Earlier this week, Virginia became the 33rd State to pass legislation expanding Medicaid. While the national conversation still mostly focuses on the Affordable Care Act, colloquially known as Obamacare, the majority of states have quietly expanded government-run healthcare options, and more appear close to joining them.
Virginia is an example of these trends. After five years of deliberation in the state, a Republican-leaning polling firm found that public support of the Medicaid expansion surged to 83 percent this year. And despite not controlling either chamber, Virginia Democrats claimed the 2017 elections as a victory, winning Northam the governor’s house and making major gains in the state legislature. In polls and by ballot, the mandate to expand Medicaid in Virginia was stronger Wednesday than it’d ever been.
Even in states that don’t—or, because of gerrymandering, can’t—have such a strong correlation between popular will and legislative outcomes, citizens have increasingly used direct democratic means to circumvent state officials. In 2017, voters in Maine used a ballot initiative to push Medicaid expansion right past the staunch objections of Republican Governor Paul LePage, and advocates are now suing to compel his administration to move faster on its implementation. On Tuesday, officials in Utah certified that a Medicaid-expansion initiative will be on this November’s ballot. Idaho petitioners await certification of a ballot initiative, and Nebraska petitioners are still gathering signatures for a similar measure.

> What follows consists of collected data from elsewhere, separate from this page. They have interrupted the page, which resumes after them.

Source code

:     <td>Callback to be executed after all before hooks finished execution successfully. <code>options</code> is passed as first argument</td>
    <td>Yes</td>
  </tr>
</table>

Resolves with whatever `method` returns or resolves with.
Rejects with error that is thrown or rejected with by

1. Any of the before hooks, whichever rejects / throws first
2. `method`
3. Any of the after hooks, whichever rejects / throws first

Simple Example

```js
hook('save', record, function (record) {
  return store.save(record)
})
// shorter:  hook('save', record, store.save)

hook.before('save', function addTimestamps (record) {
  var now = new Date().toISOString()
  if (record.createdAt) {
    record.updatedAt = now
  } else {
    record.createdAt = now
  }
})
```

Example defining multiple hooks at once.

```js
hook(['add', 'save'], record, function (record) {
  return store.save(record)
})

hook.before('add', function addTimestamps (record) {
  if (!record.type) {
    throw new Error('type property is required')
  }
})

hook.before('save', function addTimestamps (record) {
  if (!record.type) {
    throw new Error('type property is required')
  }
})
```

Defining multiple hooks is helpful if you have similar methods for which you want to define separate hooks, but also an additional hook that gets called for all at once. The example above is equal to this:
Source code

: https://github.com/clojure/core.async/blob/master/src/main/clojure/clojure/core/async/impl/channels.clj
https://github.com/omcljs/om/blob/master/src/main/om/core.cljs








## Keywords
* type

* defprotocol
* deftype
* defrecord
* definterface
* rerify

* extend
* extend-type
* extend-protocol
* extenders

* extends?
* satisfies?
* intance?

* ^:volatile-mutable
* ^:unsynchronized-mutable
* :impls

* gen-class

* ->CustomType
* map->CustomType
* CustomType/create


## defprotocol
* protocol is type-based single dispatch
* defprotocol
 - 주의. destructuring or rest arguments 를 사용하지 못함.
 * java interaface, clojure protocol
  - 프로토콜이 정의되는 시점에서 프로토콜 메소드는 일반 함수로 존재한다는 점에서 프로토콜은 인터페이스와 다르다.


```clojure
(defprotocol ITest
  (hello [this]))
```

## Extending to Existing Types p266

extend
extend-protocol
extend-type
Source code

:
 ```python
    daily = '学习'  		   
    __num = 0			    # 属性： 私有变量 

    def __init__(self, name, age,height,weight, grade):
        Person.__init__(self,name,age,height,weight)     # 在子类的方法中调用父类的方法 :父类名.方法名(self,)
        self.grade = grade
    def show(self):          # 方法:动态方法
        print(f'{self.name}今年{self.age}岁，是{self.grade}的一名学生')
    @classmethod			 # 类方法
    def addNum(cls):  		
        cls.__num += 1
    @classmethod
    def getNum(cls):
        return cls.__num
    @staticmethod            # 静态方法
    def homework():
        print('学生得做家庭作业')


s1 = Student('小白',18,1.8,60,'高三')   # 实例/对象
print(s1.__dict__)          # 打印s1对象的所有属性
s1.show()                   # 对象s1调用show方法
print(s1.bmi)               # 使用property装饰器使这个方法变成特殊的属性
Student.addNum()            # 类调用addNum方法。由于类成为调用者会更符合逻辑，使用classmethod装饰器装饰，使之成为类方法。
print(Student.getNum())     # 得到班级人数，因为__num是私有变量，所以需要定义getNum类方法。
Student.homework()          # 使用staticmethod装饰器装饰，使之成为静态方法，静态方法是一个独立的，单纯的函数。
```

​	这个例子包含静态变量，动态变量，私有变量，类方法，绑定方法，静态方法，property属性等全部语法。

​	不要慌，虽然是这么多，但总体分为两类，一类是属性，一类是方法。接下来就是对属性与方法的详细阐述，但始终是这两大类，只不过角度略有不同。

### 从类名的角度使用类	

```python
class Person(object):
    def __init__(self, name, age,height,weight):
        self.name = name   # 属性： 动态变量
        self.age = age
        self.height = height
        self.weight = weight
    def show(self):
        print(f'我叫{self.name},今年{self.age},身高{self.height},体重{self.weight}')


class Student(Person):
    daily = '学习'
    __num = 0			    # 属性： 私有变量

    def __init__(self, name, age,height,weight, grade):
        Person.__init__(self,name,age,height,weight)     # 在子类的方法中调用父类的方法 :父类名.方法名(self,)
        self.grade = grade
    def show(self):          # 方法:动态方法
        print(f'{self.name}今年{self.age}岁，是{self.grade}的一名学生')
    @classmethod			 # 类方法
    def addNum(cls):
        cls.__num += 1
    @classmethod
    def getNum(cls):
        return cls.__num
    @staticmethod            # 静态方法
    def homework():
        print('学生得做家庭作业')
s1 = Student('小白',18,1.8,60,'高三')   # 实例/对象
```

And in Montana, facing the pending expiration of a special Medicaid-expansion waiver program, petitioners are working toward a ballot initiative that would take reauthorization power away from the legislature and give it to voters directly.
With more repeal bills potentially on the horizon, and the Trump administration continuing to dismantle coverage regulations, the overall picture is still murky for health reform and the prospects of even near-universal coverage. The uninsured rate is still increasing, and the cost outlook for people with private insurance doesn’t exactly seem rosy.
But, as Virginia shows, the shape of health care in this country is changing, if fitfully. The public is increasingly supportive of the idea of universal care, and that promise is buoying Democratic hopes to regain state leadership posts. And even in some states that will remain led by committed anti-Obamacare Republicans in perpetuity, thousands of citizens are pushing for their own reforms. The process seems to be moving slowly, but the outcome might already be decided. After all, it took almost two decades for all of the states to adopt the Medicaid program in the first place.